**SHORT EXERCISE:** Reproduce the material below line for line without any changes, and leave out any pictures.

--- ENTRIES PROVIDED ---

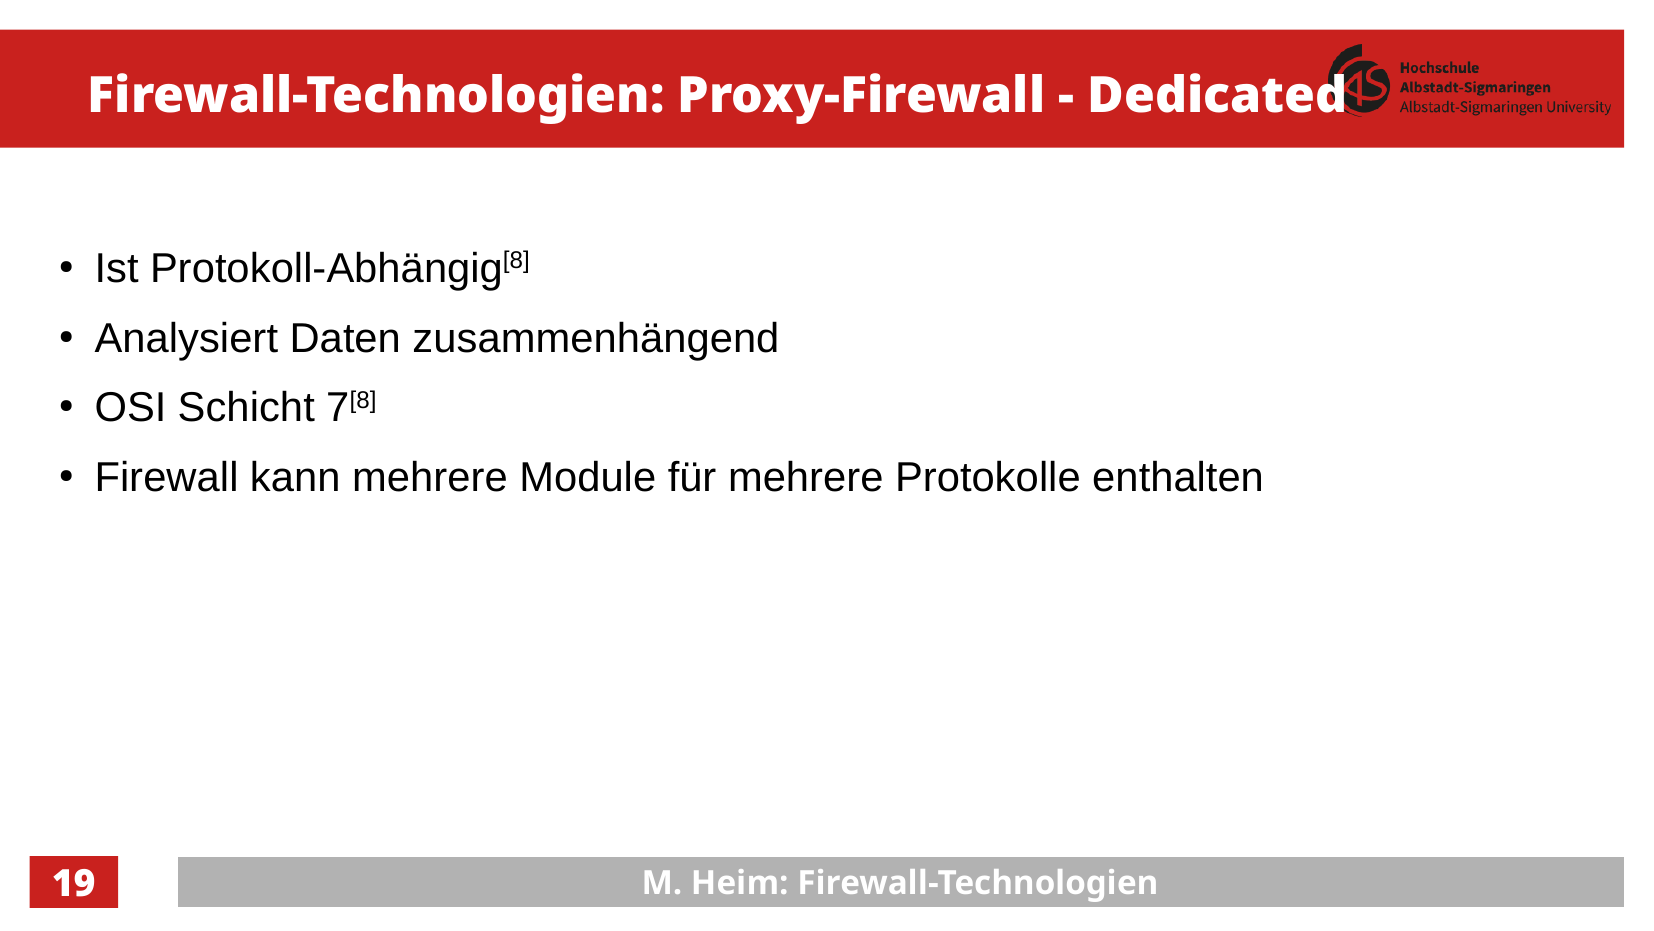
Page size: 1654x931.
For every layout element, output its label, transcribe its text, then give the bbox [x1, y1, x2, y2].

picture [1328, 0, 1611, 162]
list Ist Protokoll-Abhängig[8] Analysiert Daten zusammenhängend OSI Schicht 7[8] Firewall kann mehrere Module für mehrere Protokolle enthalten [59, 221, 1565, 798]
title Firewall-Technologien: Proxy-Firewall - Dedicated [87, 53, 1358, 128]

---

**EXERCISE SOLUTION:**
Page size: 1654x931.
For every layout element, output its label, transcribe its text, then give the bbox [x1, y1, x2, y2].

picture [1328, 0, 1611, 162]
list Ist Protokoll-Abhängig[8] Analysiert Daten zusammenhängend OSI Schicht 7[8] Firewall kann mehrere Module für mehrere Protokolle enthalten [59, 221, 1565, 798]
title Firewall-Technologien: Proxy-Firewall - Dedicated [87, 53, 1358, 128]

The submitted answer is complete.